WOT mają dysponować także przenośnymi wyrzutniami rakiet i pojazdami opancerzonymi. Pytany, czy chodzi o lekkie, czy cięższe pojazdy, odparł, że żołnierze WOT będą się poruszać "raczej w lekkich, a w ogóle to raczej na piechotę".
- To są ludzie, którzy mają przede wszystkim współdziałać z miejscową ludnością oraz administracją. Oczywiście w czasie walki, w szczególnych warunkach, dysponowanie pojazdami będzie także możliwe i te pojazdy będą na ich wyposażeniu - powiedział.
Odnosząc się do kwestii, czy broń i wyposażenie dla OT będą kupowane w przemyśle krajowym, czy także zagranicznym, Macierewicz powiedział: - To państwo jest suwerenne, które posiada swoją armię. Ta armia jest zdolna do rzeczywistej walki, która ma własne zakłady zbrojeniowe, gwarantujące nieograniczoną jakimikolwiek względami ubocznymi dostawę uzbrojenia.

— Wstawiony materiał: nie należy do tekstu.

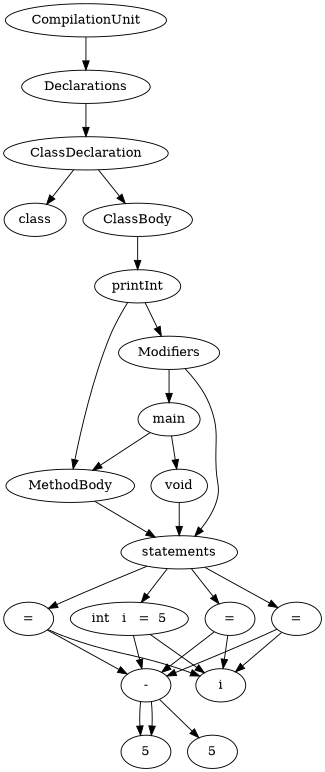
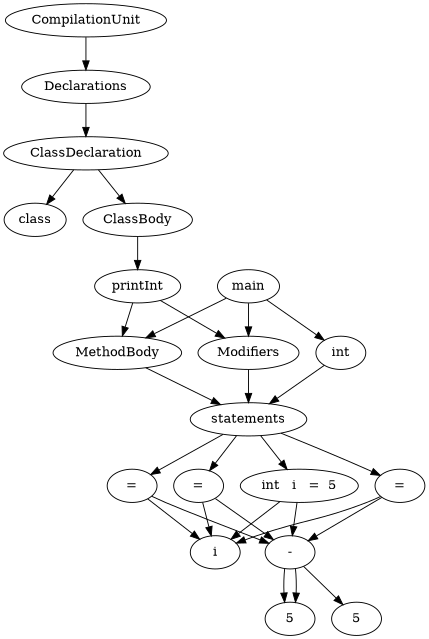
  digraph {
    n1 [label=CompilationUnit]
    n2 [label=Declarations]
    n3 [label=ClassDeclaration]
    n4 [label=class]
    n5 [label=ClassBody]
    n6 [label=printInt]
    n7 [label=Modifiers]
    n8 [label=MethodBody]
    n9 [label=main]
-   n10 [label=void]
+   n10 [label=int]
    n11 [label=statements]
    n12 [label="int   i   =  5"]
    n13 [label="="]
    n14 [label="="]
    n15 [label="="]
    n16 [label=i]
    n17 [label="-"]
    n18 [label=5]
    n19 [label=5]
    n1 -> n2
    n2 -> n3
    n3 -> n4
    n3 -> n5
    n5 -> n6
    n6 -> n7
    n6 -> n8
    n7 -> n11
    n8 -> n11
-   n7 -> n9
+   n9 -> n7
    n9 -> n8
    n9 -> n10
    n10 -> n11
    n11 -> n12
    n11 -> n13
    n11 -> n14
    n11 -> n15
    n12 -> n16
    n12 -> n17
    n13 -> n16
    n13 -> n17
    n14 -> n16
    n14 -> n17
    n15 -> n16
    n15 -> n17
    n17 -> n18
    n17 -> n18
    n17 -> n19
  }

- Żyjąc w świecie, w którym oczywiście współdziałamy i korzystamy z uzbrojenia, współpracy z armiami sojuszniczymi, z różnymi państwami, z różnymi przemysłami, podstawowe uzbrojenie musimy być zdolni produkować sami - dodał, podkreślając, że jest to warunek suwerenności. - Stąd priorytetem tego rządu i moim priorytetem jest to, żeby podstawowe uzbrojenie WP było produkowane przez polskie zakłady - dodał, wskazując, że dotyczy to także np. śmigłowców i broni rakietowej.
Zapewnił, że kupując uzbrojenie i sprzęt wojskowy w kraju, MON chce także korzystać z oferty firm prywatnych. - Nie mamy zamiaru dokonywać rozróżnienia i spychać na margines przemysłu prywatnego. Znamy zakłady, które się bardzo dobrze rozwijają i bardzo dokładają do zdolności bojowych polskiej armii. Za to nie pozwolimy na sytuację, w której prywatny przedsiębiorca zdominuje polski przemysł obronny; on musi być zdominowany przez zakłady państwowe - powiedział, deklarując zarazem wsparcie i otwartość wobec "nowoczesnego prywatnego przemysłu zbrojeniowego".